→ DIRECTIONS FOR THIS TASK
Write out, word for word, every line from the first one through the line with "determined by: Funk, Vicki".
── PROVIDED RECORDS
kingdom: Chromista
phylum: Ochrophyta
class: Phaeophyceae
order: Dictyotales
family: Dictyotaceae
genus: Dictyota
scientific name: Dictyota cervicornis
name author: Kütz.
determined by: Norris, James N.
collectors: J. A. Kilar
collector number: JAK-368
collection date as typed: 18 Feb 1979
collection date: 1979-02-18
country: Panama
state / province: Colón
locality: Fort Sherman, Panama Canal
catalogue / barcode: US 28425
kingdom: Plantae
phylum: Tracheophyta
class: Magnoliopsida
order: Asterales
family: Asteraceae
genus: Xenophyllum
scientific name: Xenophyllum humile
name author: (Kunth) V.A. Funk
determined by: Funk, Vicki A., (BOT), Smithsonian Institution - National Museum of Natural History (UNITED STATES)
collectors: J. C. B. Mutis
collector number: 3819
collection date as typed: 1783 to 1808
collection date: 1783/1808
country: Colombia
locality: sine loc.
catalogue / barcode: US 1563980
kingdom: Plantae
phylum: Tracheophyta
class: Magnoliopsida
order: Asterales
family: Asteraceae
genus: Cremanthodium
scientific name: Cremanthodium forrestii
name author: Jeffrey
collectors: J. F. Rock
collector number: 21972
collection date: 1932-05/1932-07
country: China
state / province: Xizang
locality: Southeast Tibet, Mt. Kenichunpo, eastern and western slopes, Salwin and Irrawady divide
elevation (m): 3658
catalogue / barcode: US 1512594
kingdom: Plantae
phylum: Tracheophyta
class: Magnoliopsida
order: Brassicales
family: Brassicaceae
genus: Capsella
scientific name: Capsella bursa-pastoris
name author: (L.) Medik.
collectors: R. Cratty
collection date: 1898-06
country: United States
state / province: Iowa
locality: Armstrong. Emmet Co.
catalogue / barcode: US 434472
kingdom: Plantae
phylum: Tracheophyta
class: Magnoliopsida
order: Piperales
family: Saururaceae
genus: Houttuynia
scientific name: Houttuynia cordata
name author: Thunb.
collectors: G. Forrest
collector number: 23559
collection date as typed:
────
→ ANSWER TO THIS PROBLEM
kingdom: Chromista
phylum: Ochrophyta
class: Phaeophyceae
order: Dictyotales
family: Dictyotaceae
genus: Dictyota
scientific name: Dictyota cervicornis
name author: Kütz.
determined by: Norris, James N.
collectors: J. A. Kilar
collector number: JAK-368
collection date as typed: 18 Feb 1979
collection date: 1979-02-18
country: Panama
state / province: Colón
locality: Fort Sherman, Panama Canal
catalogue / barcode: US 28425
kingdom: Plantae
phylum: Tracheophyta
class: Magnoliopsida
order: Asterales
family: Asteraceae
genus: Xenophyllum
scientific name: Xenophyllum humile
name author: (Kunth) V.A. Funk
determined by: Funk, Vicki A., (BOT), Smithsonian Institution - National Museum of Natural History (UNITED STATES)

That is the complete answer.